Schilling’s company, 38 Studios, filed for bankruptcy in June, listing more than $150 million in debts and less than $22 million in assets. Almost all the defunct Providence company’s assets are expected to go to the state of Rhode Island, which guaranteed a $75 million loan to the company, leaving other creditors with nothing.

But Schilling personally guaranteed some loans related to 38 Studios, including as much as $9.6 million from Bank Rhode Island and $2.4 million from RBS Citizens, better known as Citizens Bank.

In addition to the sock and Gehrig hat, Schilling also pledged as collateral his extensive collection of World War II memorabilia and stakes in his home and a private equity firm. The 45-year-old retired pitcher has already put his 26-acre Medfield estate on the market for $3.45 million.

It is unclear whether the banks will be able recoup all the money they are owed.

Gutierrez estimated that the Gehrig cap, worn while he played for the 1927 Yankees, considered one of the greatest teams in baseball history, would sell for at least $200,000. A 1930s cap worn by Gehrig sold for $151,000 in 1999.

Schilling’s vast collection of World War II memorabilia includes two pieces on display at the National World War II Museum in New Orleans: a Luftwaffe parachute jump smock and an SS tanker jacket. Until recently, Schilling served on the museum’s board. It’s unclear how much his entire collection is worth. A museum spokeswoman declined to say whether Schilling has asked for any items back.

Schilling also pledged the proceeds from his investment in a private equity fund, StepStone Capital Partners II Onshore LP. It’s not clear what that investment is worth.
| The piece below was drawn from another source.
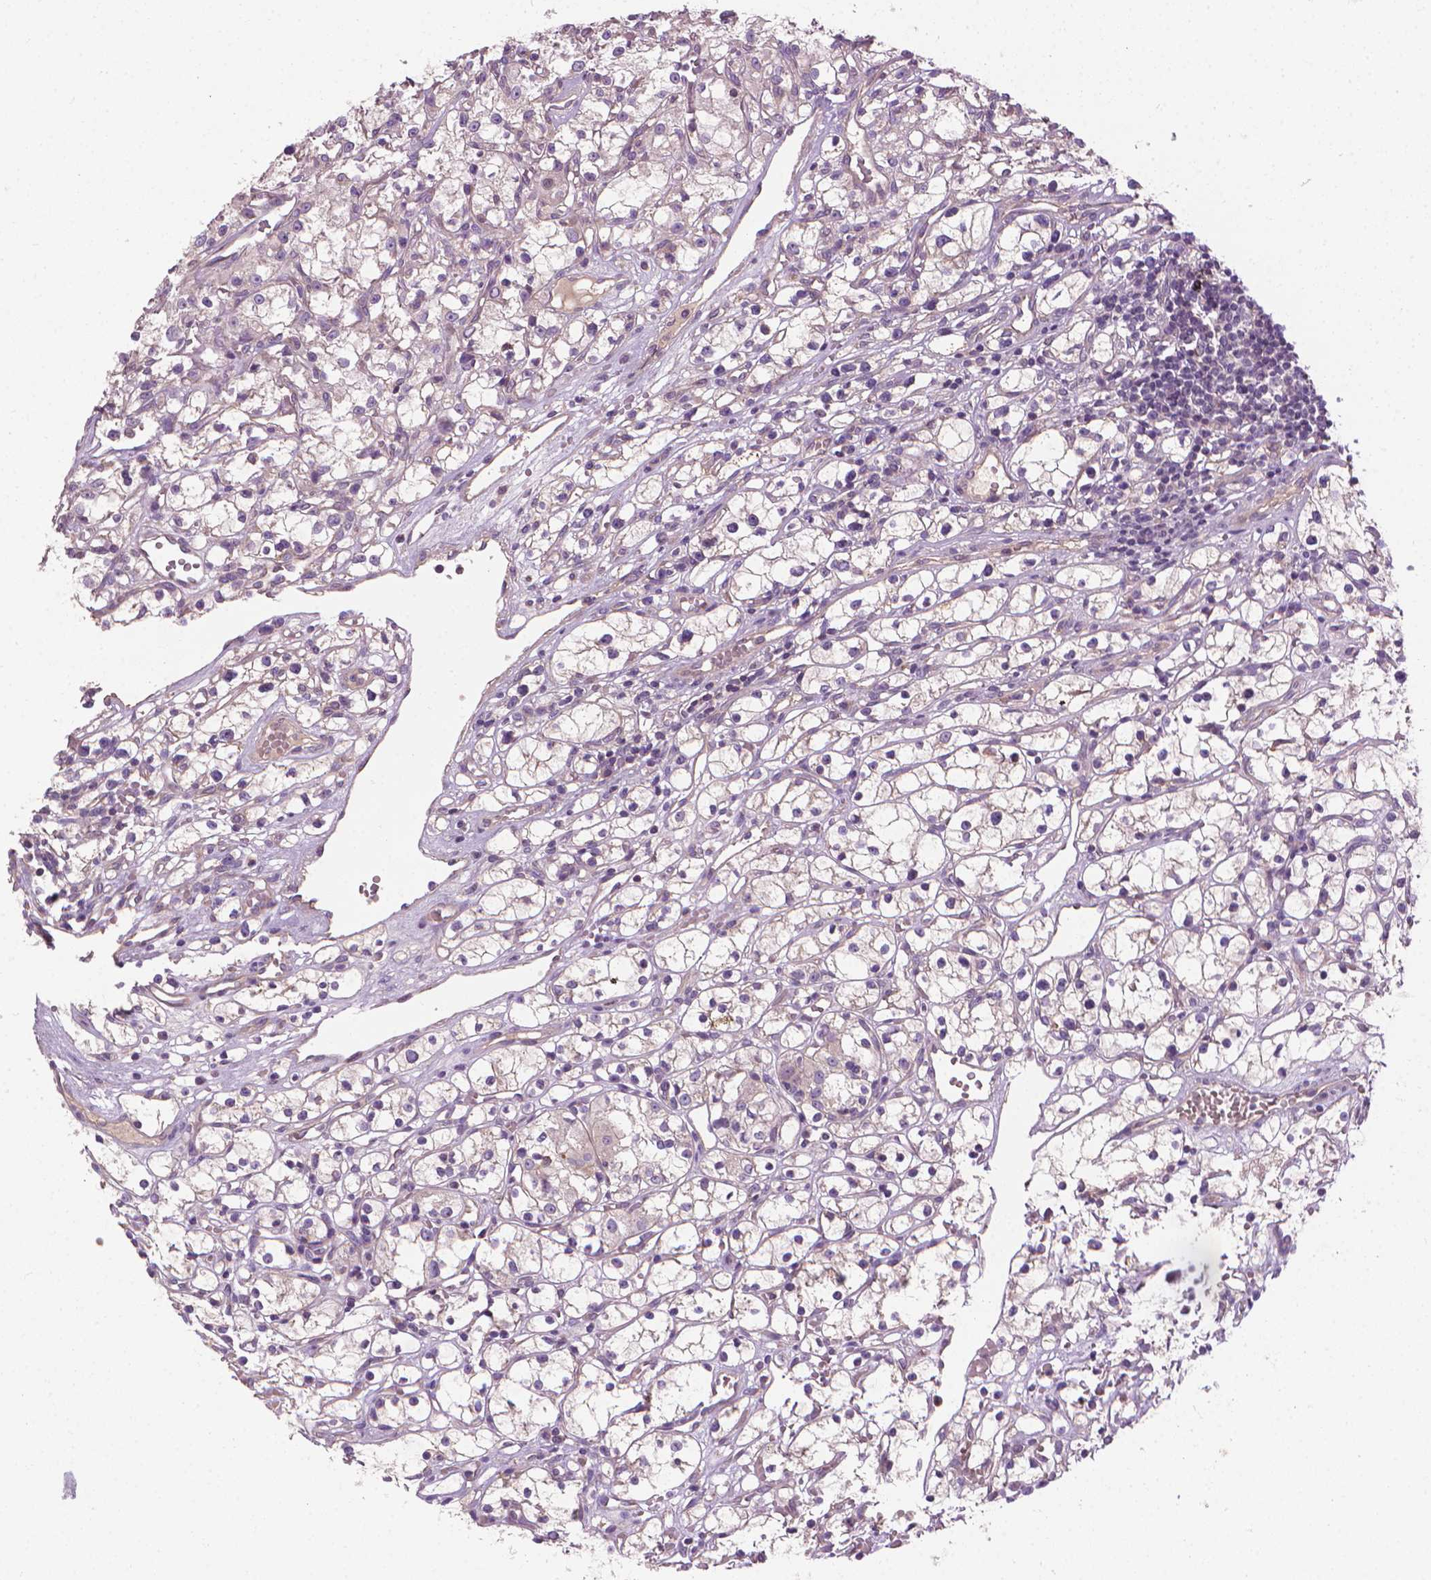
{"staining": {"intensity": "negative", "quantity": "none", "location": "none"}, "tissue": "renal cancer", "cell_type": "Tumor cells", "image_type": "cancer", "snomed": [{"axis": "morphology", "description": "Adenocarcinoma, NOS"}, {"axis": "topography", "description": "Kidney"}], "caption": "A photomicrograph of human renal cancer (adenocarcinoma) is negative for staining in tumor cells.", "gene": "RIIAD1", "patient": {"sex": "female", "age": 59}}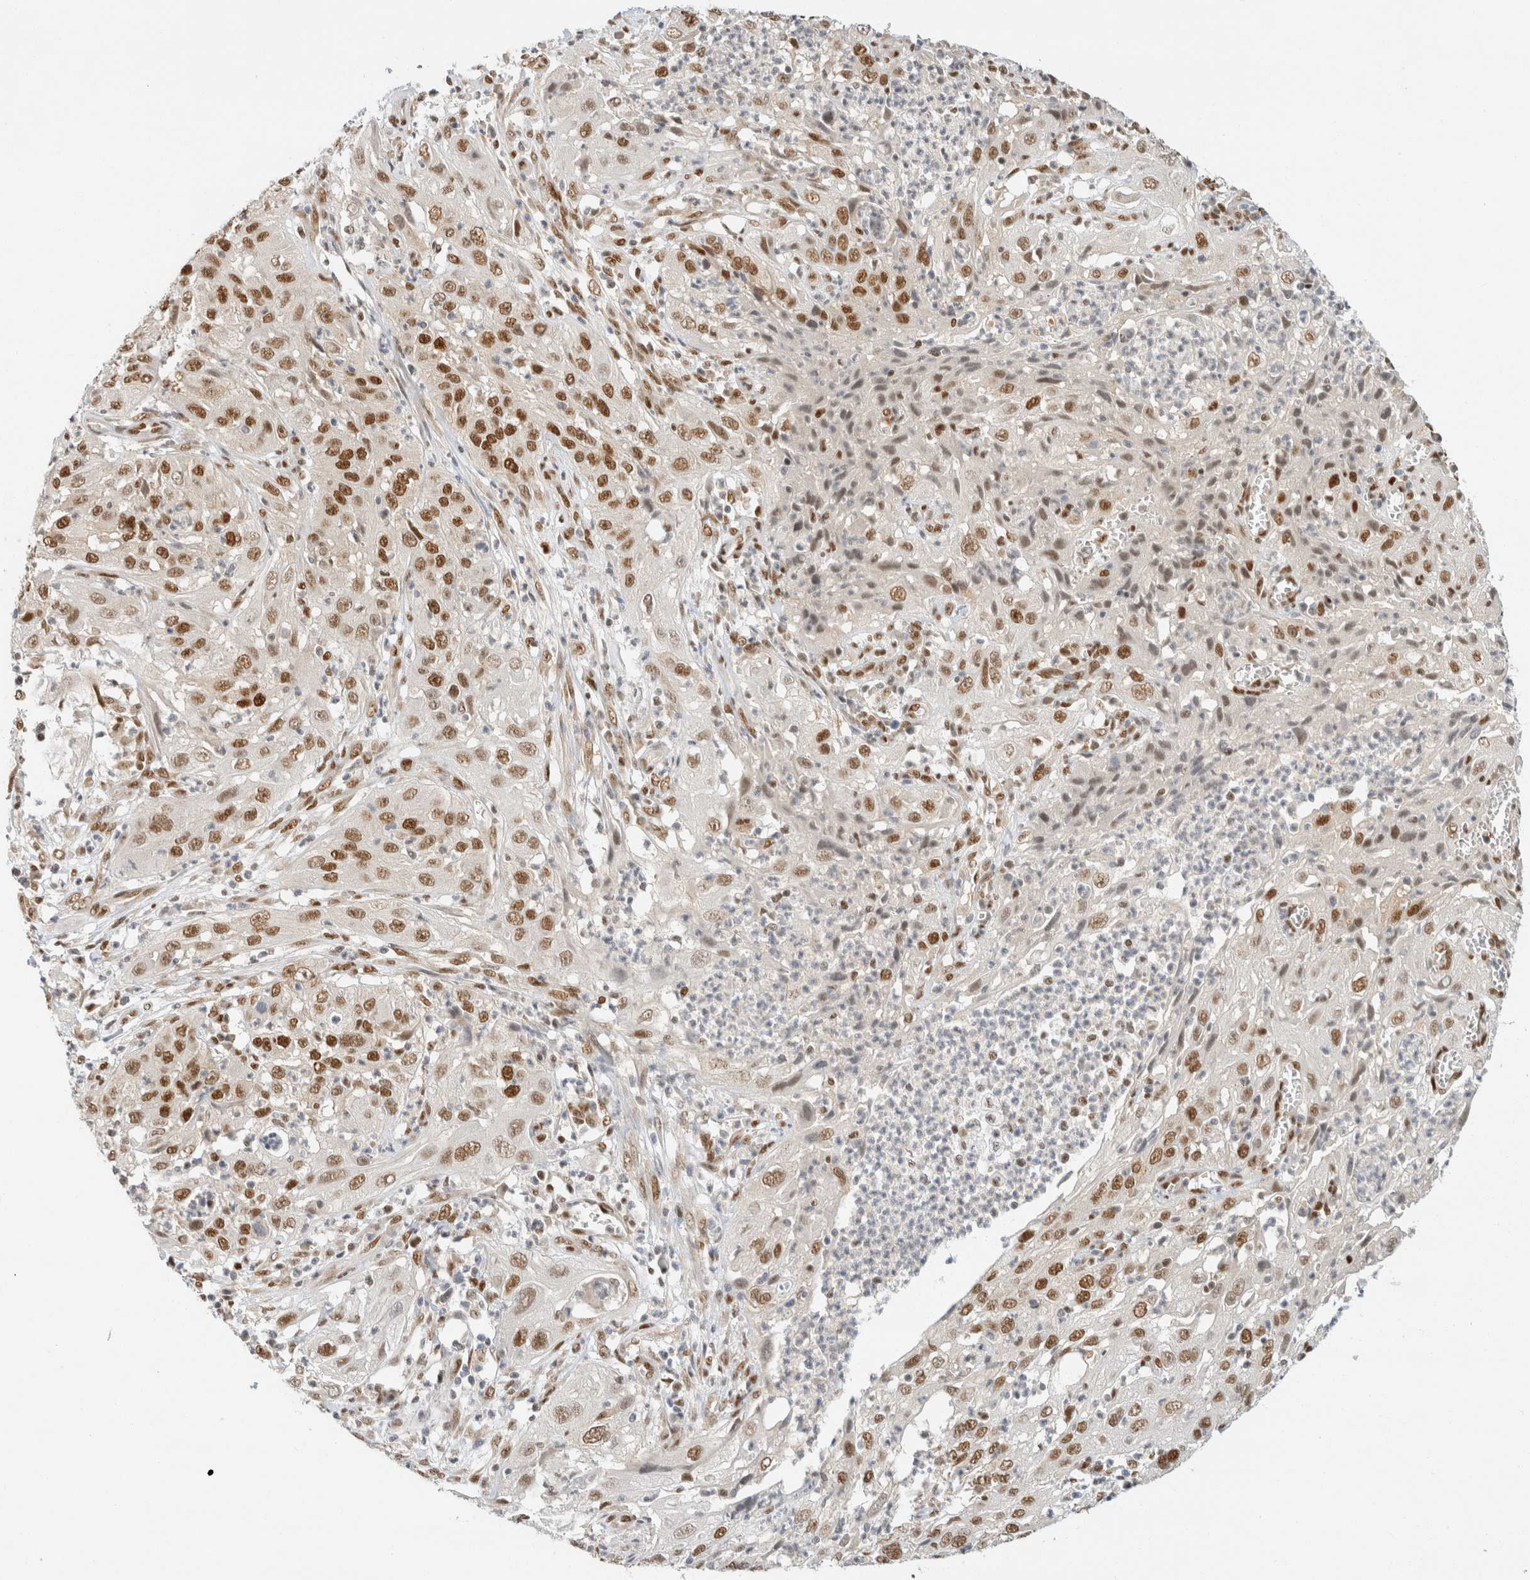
{"staining": {"intensity": "strong", "quantity": ">75%", "location": "nuclear"}, "tissue": "cervical cancer", "cell_type": "Tumor cells", "image_type": "cancer", "snomed": [{"axis": "morphology", "description": "Squamous cell carcinoma, NOS"}, {"axis": "topography", "description": "Cervix"}], "caption": "A high amount of strong nuclear expression is present in about >75% of tumor cells in cervical cancer (squamous cell carcinoma) tissue. (DAB (3,3'-diaminobenzidine) = brown stain, brightfield microscopy at high magnification).", "gene": "ZNF768", "patient": {"sex": "female", "age": 32}}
A spokeswoman from StepStone, which has offices in New York and several other locations, declined to comment.

Earlier this year, Schilling pledged 1,600 gold coins worth an estimated $2.6 million to help secure a Bank Rhode Island loan — collateral that the bank has apparently sold. Brookline Bancorp, which bought Bank Rhode Island earlier this year, has written off much of the $7 million it is still owed for loans related to 38 Studios.

Schilling has previously said that he poured as much as $50 million of his own money into 38 Studios, leaving him “tapped out.” On Tuesday, he was featured in an ESPN documentary about star athletes who burned through their fortunes.

“I never believed that you could beat me,’’ Schilling said in the documentary. “With 38 Studios that was tested and pushed and I lost that game.”